RIP John Glenn
John Glenn, fighter pilot, astronaut, U S Senator, and Presidential Candidate is dead at 95. I first saw him when he was a winner on the game show "Name that Tune." His wingman in Korea, he said, was the best fighter pilot ever. That wingman, Ted Williams, also was a pretty good hitter in baseball - the best ever. Nice story here:
NEW CONCORD — Seventy-five years ago, John Glenn headed to Brown Chapel on the Muskingum College campus.
It was a special occasion: Annie Castor, Glenn’s high-school sweetheart — whom he would marry two years later — was performing her senior organ recital.
But before the concert, Glenn heard the news on the radio. It was no longer just a day made special by Castor’s senior recital, but one that would live in infamy. The Japanese had bombed Pearl Harbor, and a few days later, Glenn volunteered for flight training. He would go on to fly 149 combat missions as a Marine fighter pilot in World War II and Korea.
Earlier today, the oak pews in the chapel where Glenn listened to Castor’s recital were filled for a university service to commemorate that day — the beginning of the couple’s 75 years of service — as well as the more than 30 Muskingum students who served in World War II but never made it home.
“Seventy-five years ago yesterday, in this space, God spoke and John and Annie listened,” said the Rev. William Mullins. “For in this spot, the eternal, nagging question of who shall we be and what shall we do was so beautifully answered, so steadfastly pursued, so unwaveringly sought — this son and daughter of New Concord set out that day to love, to inspire and to serve.”
The commemoration Thursday was held just before word got out that Glenn, who had been hospitalized this week, had died at age 95.

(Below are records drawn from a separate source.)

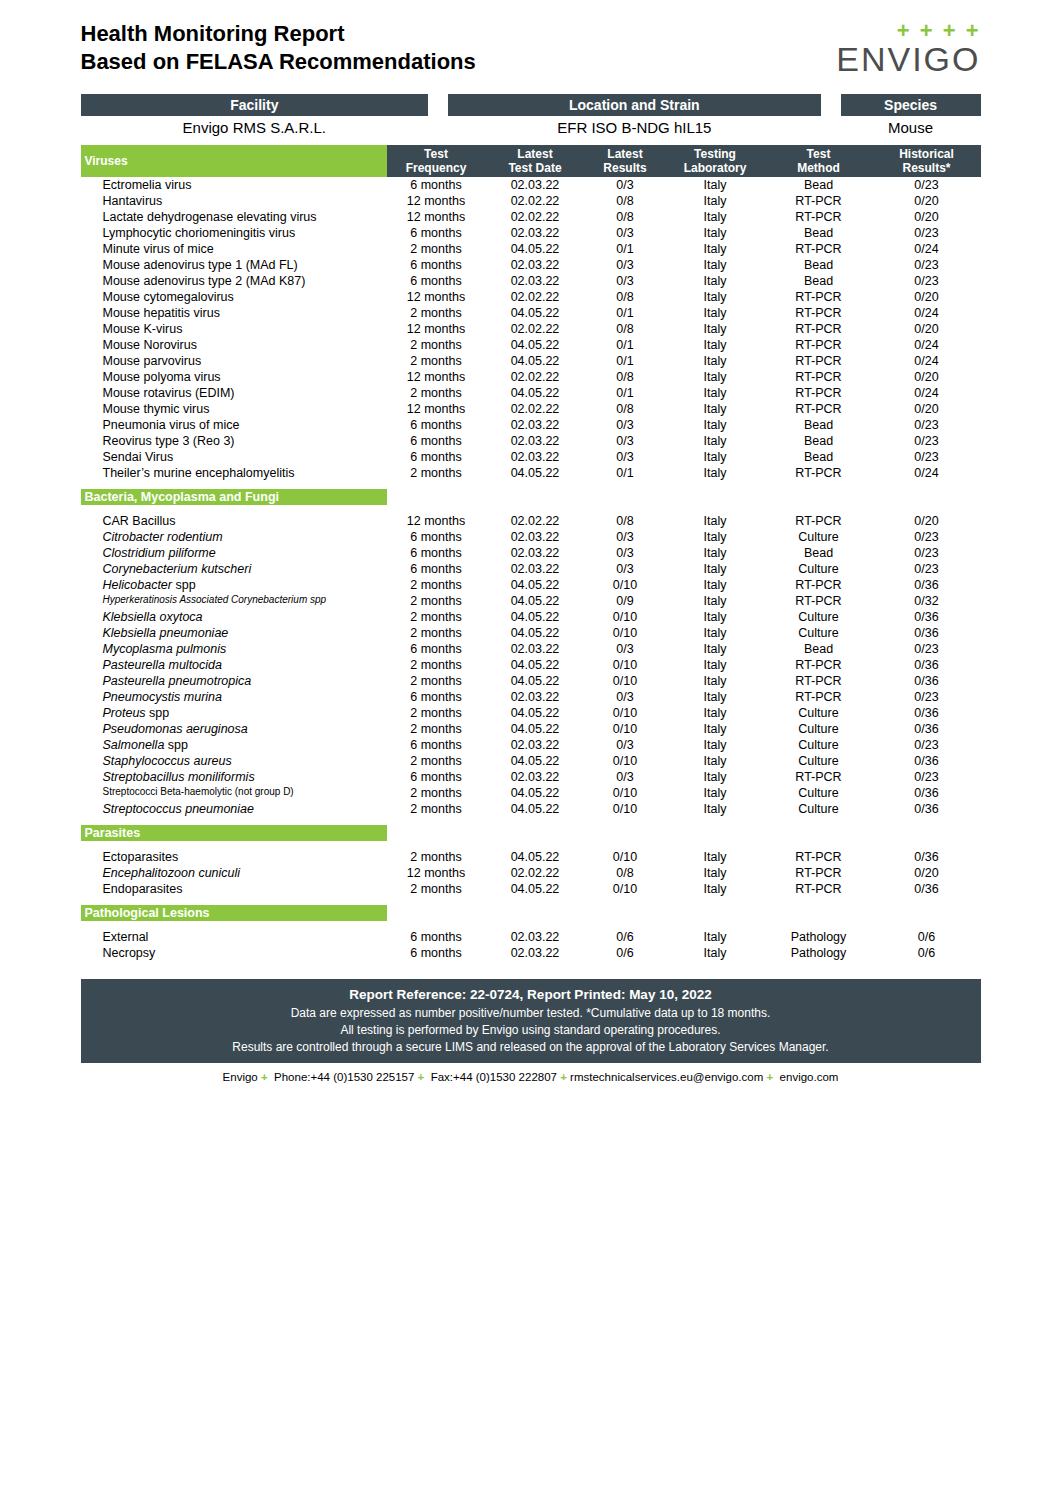Health Monitoring Report
Based on FELASA Recommendations
+ + + +
ENVIGO
| Facility | | Location and Strain | | Species |
| --- | --- | --- | --- | --- |
| Envigo RMS S.A.R.L. | | EFR ISO B-NDG hIL15 | | Mouse |
| Viruses | Test Frequency | Latest Test Date | Latest Results | Testing Laboratory | Test Method | Historical Results* |
| --- | --- | --- | --- | --- | --- | --- |
| Ectromelia virus | 6 months | 02.03.22 | 0/3 | Italy | Bead | 0/23 |
| Hantavirus | 12 months | 02.02.22 | 0/8 | Italy | RT-PCR | 0/20 |
| Lactate dehydrogenase elevating virus | 12 months | 02.02.22 | 0/8 | Italy | RT-PCR | 0/20 |
| Lymphocytic choriomeningitis virus | 6 months | 02.03.22 | 0/3 | Italy | Bead | 0/23 |
| Minute virus of mice | 2 months | 04.05.22 | 0/1 | Italy | RT-PCR | 0/24 |
| Mouse adenovirus type 1 (MAd FL) | 6 months | 02.03.22 | 0/3 | Italy | Bead | 0/23 |
| Mouse adenovirus type 2 (MAd K87) | 6 months | 02.03.22 | 0/3 | Italy | Bead | 0/23 |
| Mouse cytomegalovirus | 12 months | 02.02.22 | 0/8 | Italy | RT-PCR | 0/20 |
| Mouse hepatitis virus | 2 months | 04.05.22 | 0/1 | Italy | RT-PCR | 0/24 |
| Mouse K-virus | 12 months | 02.02.22 | 0/8 | Italy | RT-PCR | 0/20 |
| Mouse Norovirus | 2 months | 04.05.22 | 0/1 | Italy | RT-PCR | 0/24 |
| Mouse parvovirus | 2 months | 04.05.22 | 0/1 | Italy | RT-PCR | 0/24 |
| Mouse polyoma virus | 12 months | 02.02.22 | 0/8 | Italy | RT-PCR | 0/20 |
| Mouse rotavirus (EDIM) | 2 months | 04.05.22 | 0/1 | Italy | RT-PCR | 0/24 |
| Mouse thymic virus | 12 months | 02.02.22 | 0/8 | Italy | RT-PCR | 0/20 |
| Pneumonia virus of mice | 6 months | 02.03.22 | 0/3 | Italy | Bead | 0/23 |
| Reovirus type 3 (Reo 3) | 6 months | 02.03.22 | 0/3 | Italy | Bead | 0/23 |
| Sendai Virus | 6 months | 02.03.22 | 0/3 | Italy | Bead | 0/23 |
| Theiler’s murine encephalomyelitis | 2 months | 04.05.22 | 0/1 | Italy | RT-PCR | 0/24 |
| Bacteria, Mycoplasma and Fungi | | | | | | |
| CAR Bacillus | 12 months | 02.02.22 | 0/8 | Italy | RT-PCR | 0/20 |
| Citrobacter rodentium | 6 months | 02.03.22 | 0/3 | Italy | Culture | 0/23 |
| Clostridium piliforme | 6 months | 02.03.22 | 0/3 | Italy | Bead | 0/23 |
| Corynebacterium kutscheri | 6 months | 02.03.22 | 0/3 | Italy | Culture | 0/23 |
| Helicobacter spp | 2 months | 04.05.22 | 0/10 | Italy | RT-PCR | 0/36 |
| Hyperkeratinosis Associated Corynebacterium spp | 2 months | 04.05.22 | 0/9 | Italy | RT-PCR | 0/32 |
| Klebsiella oxytoca | 2 months | 04.05.22 | 0/10 | Italy | Culture | 0/36 |
| Klebsiella pneumoniae | 2 months | 04.05.22 | 0/10 | Italy | Culture | 0/36 |
| Mycoplasma pulmonis | 6 months | 02.03.22 | 0/3 | Italy | Bead | 0/23 |
| Pasteurella multocida | 2 months | 04.05.22 | 0/10 | Italy | RT-PCR | 0/36 |
| Pasteurella pneumotropica | 2 months | 04.05.22 | 0/10 | Italy | RT-PCR | 0/36 |
| Pneumocystis murina | 6 months | 02.03.22 | 0/3 | Italy | RT-PCR | 0/23 |
| Proteus spp | 2 months | 04.05.22 | 0/10 | Italy | Culture | 0/36 |
| Pseudomonas aeruginosa | 2 months | 04.05.22 | 0/10 | Italy | Culture | 0/36 |
| Salmonella spp | 6 months | 02.03.22 | 0/3 | Italy | Culture | 0/23 |
| Staphylococcus aureus | 2 months | 04.05.22 | 0/10 | Italy | Culture | 0/36 |
| Streptobacillus moniliformis | 6 months | 02.03.22 | 0/3 | Italy | RT-PCR | 0/23 |
| Streptococci Beta-haemolytic (not group D) | 2 months | 04.05.22 | 0/10 | Italy | Culture | 0/36 |
| Streptococcus pneumoniae | 2 months | 04.05.22 | 0/10 | Italy | Culture | 0/36 |
| Parasites | | | | | | |
| Ectoparasites | 2 months | 04.05.22 | 0/10 | Italy | RT-PCR | 0/36 |
| Encephalitozoon cuniculi | 12 months | 02.02.22 | 0/8 | Italy | RT-PCR | 0/20 |
| Endoparasites | 2 months | 04.05.22 | 0/10 | Italy | RT-PCR | 0/36 |
| Pathological Lesions | | | | | | |
| External | 6 months | 02.03.22 | 0/6 | Italy | Pathology | 0/6 |
| Necropsy | 6 months | 02.03.22 | 0/6 | Italy | Pathology | 0/6 |
Report Reference: 22-0724, Report Printed: May 10, 2022
Data are expressed as number positive/number tested. *Cumulative data up to 18 months.
All testing is performed by Envigo using standard operating procedures.
Results are controlled through a secure LIMS and released on the approval of the Laboratory Services Manager.
Envigo + Phone:+44 (0)1530 225157 + Fax:+44 (0)1530 222807 + rmstechnicalservices.eu@envigo.com + envigo.com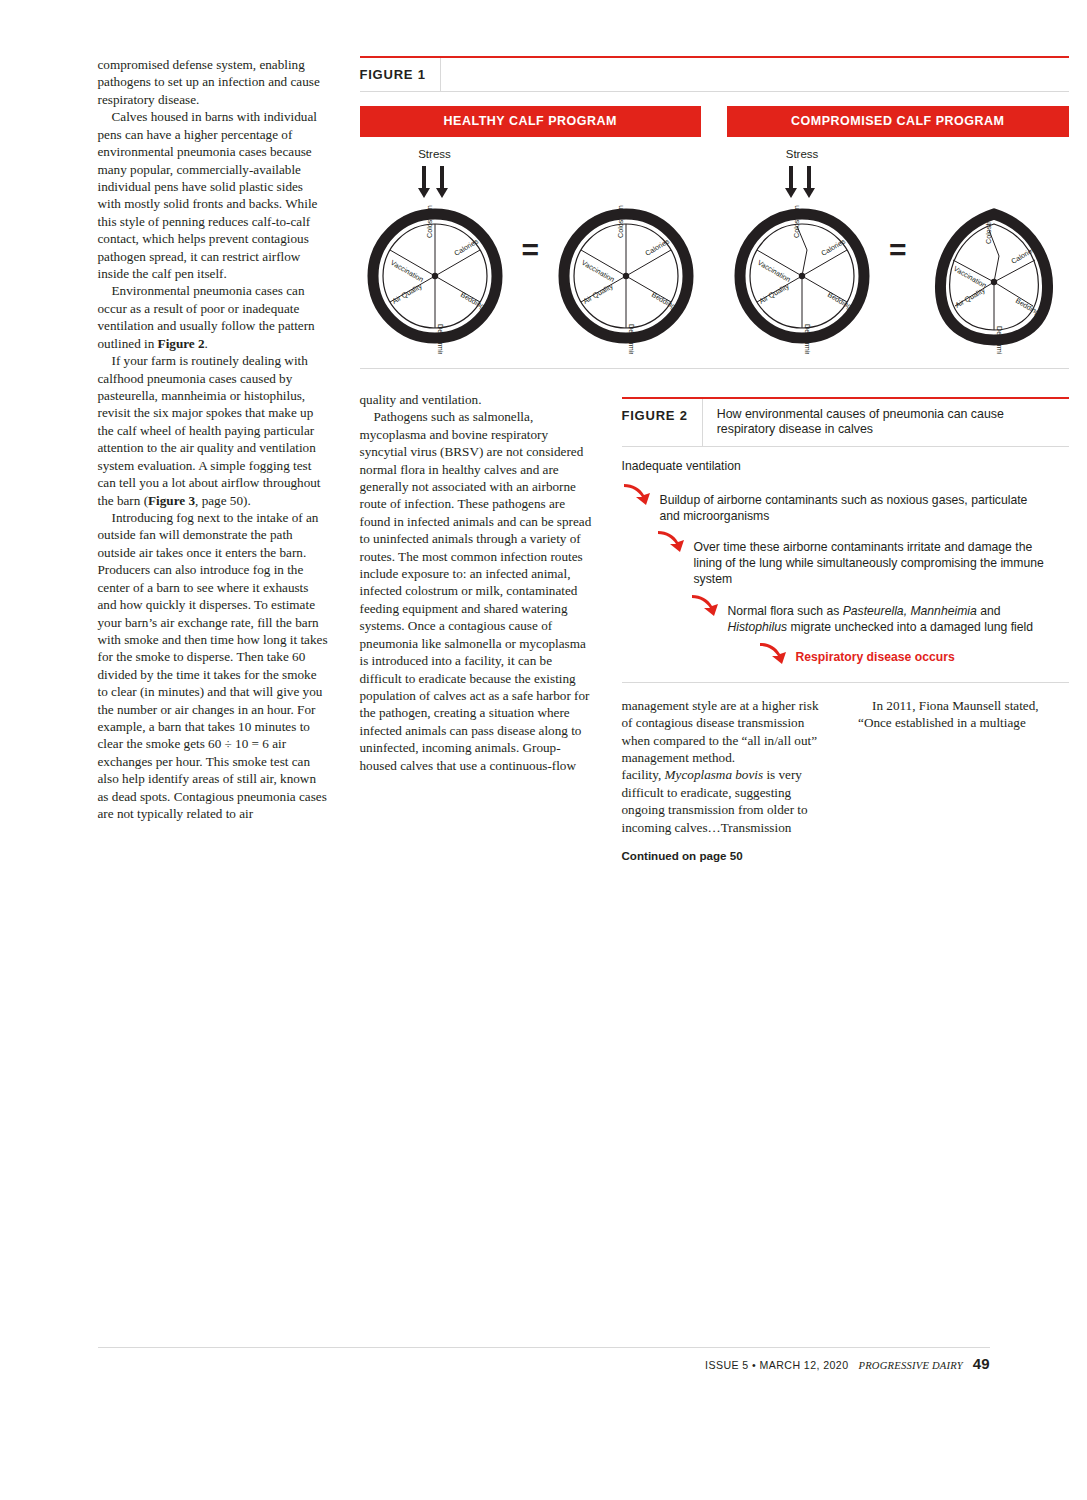compromised defense system, enabling pathogens to set up an infection and cause respiratory disease.
Calves housed in barns with individual pens can have a higher percentage of environmental pneumonia cases because many popular, commercially-available individual pens have solid plastic sides with mostly solid fronts and backs. While this style of penning reduces calf-to-calf contact, which helps prevent contagious pathogen spread, it can restrict airflow inside the calf pen itself.
Environmental pneumonia cases can occur as a result of poor or inadequate ventilation and usually follow the pattern outlined in Figure 2.
If your farm is routinely dealing with calfhood pneumonia cases caused by pasteurella, mannheimia or histophilus, revisit the six major spokes that make up the calf wheel of health paying particular attention to the air quality and ventilation system evaluation. A simple fogging test can tell you a lot about airflow throughout the barn (Figure 3, page 50).
Introducing fog next to the intake of an outside fan will demonstrate the path outside air takes once it enters the barn. Producers can also introduce fog in the center of a barn to see where it exhausts and how quickly it disperses. To estimate your barn’s air exchange rate, fill the barn with smoke and then time how long it takes for the smoke to disperse. Then take 60 divided by the time it takes for the smoke to clear (in minutes) and that will give you the number or air changes in an hour. For example, a barn that takes 10 minutes to clear the smoke gets 60 ÷ 10 = 6 air exchanges per hour. This smoke test can also help identify areas of still air, known as dead spots. Contagious pneumonia cases are not typically related to air
FIGURE 1
HEALTHY CALF PROGRAM
COMPROMISED CALF PROGRAM
Stress
Colostrum Calories Bedding Deworming Air Quality Vaccination
=
Stress
Colostrum Calories Bedding Deworming Air Quality Vaccination
Stress
Colostrum Calories Bedding Deworming Air Quality Vaccination
=
Stress
Colostrum Calories Bedding Deworming Air Quality Vaccination
quality and ventilation.
Pathogens such as salmonella, mycoplasma and bovine respiratory syncytial virus (BRSV) are not considered normal flora in healthy calves and are generally not associated with an airborne route of infection. These pathogens are found in infected animals and can be spread to uninfected animals through a variety of routes. The most common infection routes include exposure to: an infected animal, infected colostrum or milk, contaminated feeding equipment and shared watering systems. Once a contagious cause of pneumonia like salmonella or mycoplasma is introduced into a facility, it can be difficult to eradicate because the existing population of calves act as a safe harbor for the pathogen, creating a situation where infected animals can pass disease along to uninfected, incoming animals. Group-housed calves that use a continuous-flow
FIGURE 2
How environmental causes of pneumonia can cause
respiratory disease in calves
Inadequate ventilation
Buildup of airborne contaminants such as noxious gases, particulate
and microorganisms
Over time these airborne contaminants irritate and damage the
lining of the lung while simultaneously compromising the immune
system
Normal flora such as Pasteurella, Mannheimia and
Histophilus migrate unchecked into a damaged lung field
Respiratory disease occurs
management style are at a higher risk of contagious disease transmission when compared to the “all in/all out” management method.
In 2011, Fiona Maunsell stated, “Once established in a multiage
facility, Mycoplasma bovis is very difficult to eradicate, suggesting ongoing transmission from older to incoming calves…Transmission
Continued on page 50
ISSUE 5 • MARCH 12, 2020 PROGRESSIVE DAIRY 49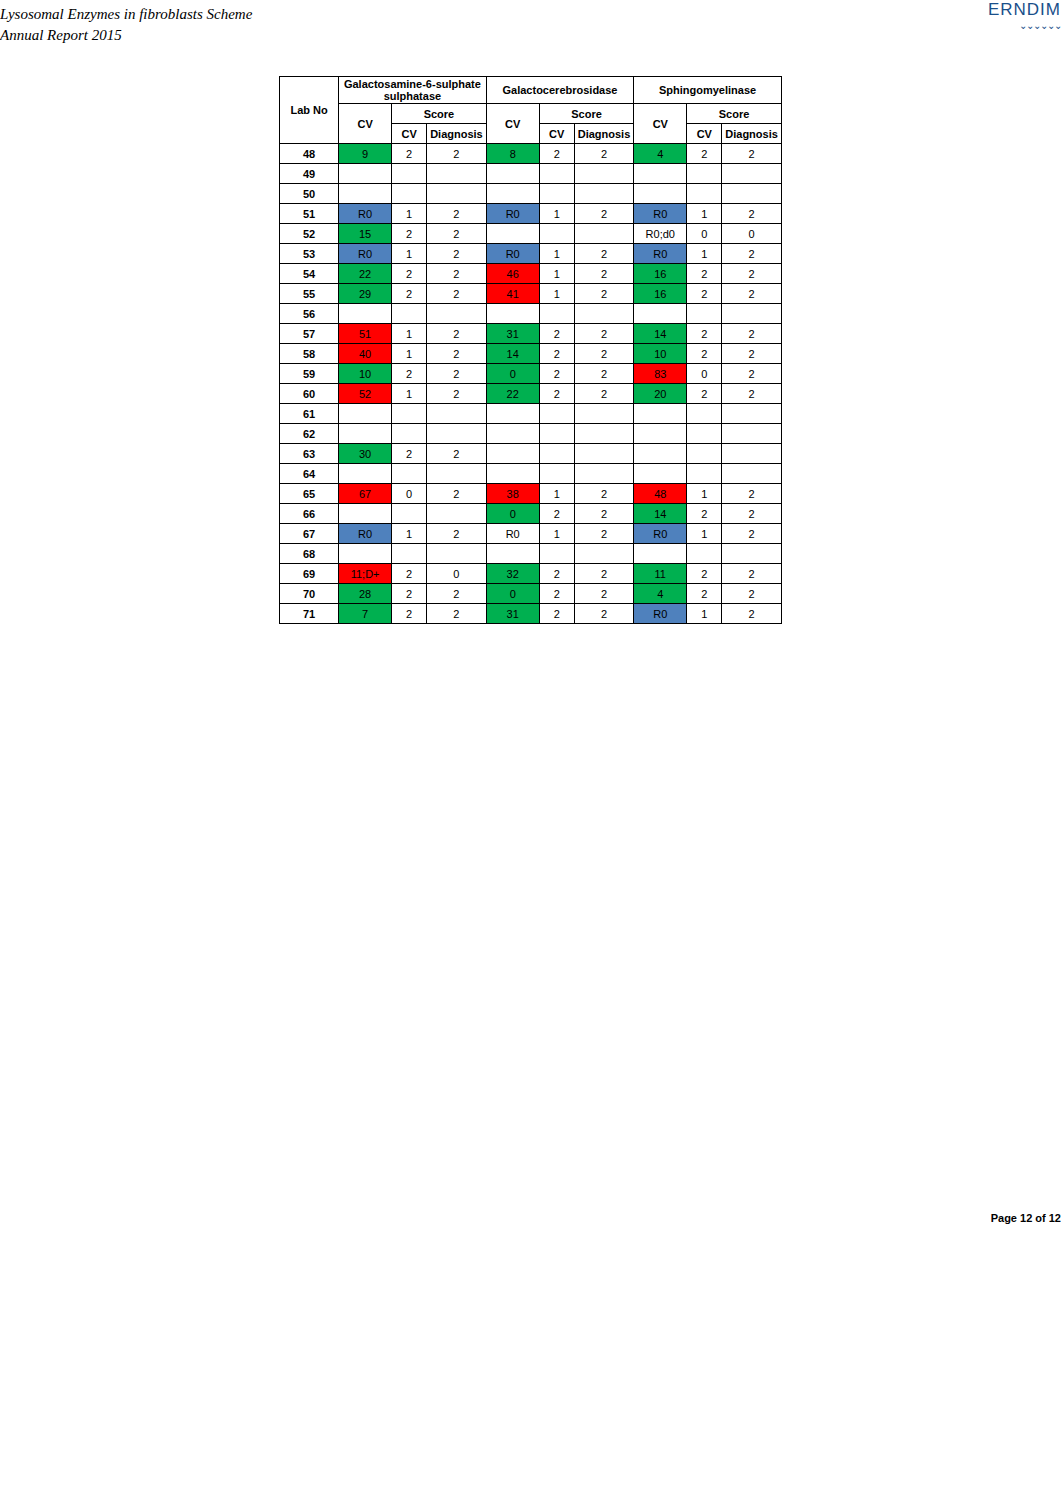Lysosomal Enzymes in fibroblasts Scheme
Annual Report 2015
ERNDIM
⌄⌄⌄⌄⌄⌄
| Lab No | Galactosamine-6-sulphate sulphatase | Galactocerebrosidase | Sphingomyelinase |
| --- | --- | --- | --- |
| CV | Score | CV | Score | CV | Score |
| CV | Diagnosis | CV | Diagnosis | CV | Diagnosis |
| 48 | 9 | 2 | 2 | 8 | 2 | 2 | 4 | 2 | 2 |
| 49 | | | | | | | | | |
| 50 | | | | | | | | | |
| 51 | R0 | 1 | 2 | R0 | 1 | 2 | R0 | 1 | 2 |
| 52 | 15 | 2 | 2 | | | | R0;d0 | 0 | 0 |
| 53 | R0 | 1 | 2 | R0 | 1 | 2 | R0 | 1 | 2 |
| 54 | 22 | 2 | 2 | 46 | 1 | 2 | 16 | 2 | 2 |
| 55 | 29 | 2 | 2 | 41 | 1 | 2 | 16 | 2 | 2 |
| 56 | | | | | | | | | |
| 57 | 51 | 1 | 2 | 31 | 2 | 2 | 14 | 2 | 2 |
| 58 | 40 | 1 | 2 | 14 | 2 | 2 | 10 | 2 | 2 |
| 59 | 10 | 2 | 2 | 0 | 2 | 2 | 83 | 0 | 2 |
| 60 | 52 | 1 | 2 | 22 | 2 | 2 | 20 | 2 | 2 |
| 61 | | | | | | | | | |
| 62 | | | | | | | | | |
| 63 | 30 | 2 | 2 | | | | | | |
| 64 | | | | | | | | | |
| 65 | 67 | 0 | 2 | 38 | 1 | 2 | 48 | 1 | 2 |
| 66 | | | | 0 | 2 | 2 | 14 | 2 | 2 |
| 67 | R0 | 1 | 2 | R0 | 1 | 2 | R0 | 1 | 2 |
| 68 | | | | | | | | | |
| 69 | 11;D+ | 2 | 0 | 32 | 2 | 2 | 11 | 2 | 2 |
| 70 | 28 | 2 | 2 | 0 | 2 | 2 | 4 | 2 | 2 |
| 71 | 7 | 2 | 2 | 31 | 2 | 2 | R0 | 1 | 2 |
Page 12 of 12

“It’s a particularly poignant moment today as we honor Sen. and Mrs. Glenn, at a particularly personally challenging time for them,” said Muskingum University President Susan Hasseler. “We are holding them close right now in our thoughts and prayers.”
As a Marine Corps pilot, Glenn broke the transcontinental-flight speed record before becoming in 1962 the first American to orbit the Earth and, 36 years later at age 77 in 1998, the oldest man in space as a member of the seven-astronaut crew of the shuttle Discovery.
Glenn’s journeys into space sandwiched his time as a public servant. He was elected to the U.S. Senate in 1974 and served four terms, and he ran an unsuccessful campaign for president in 1984.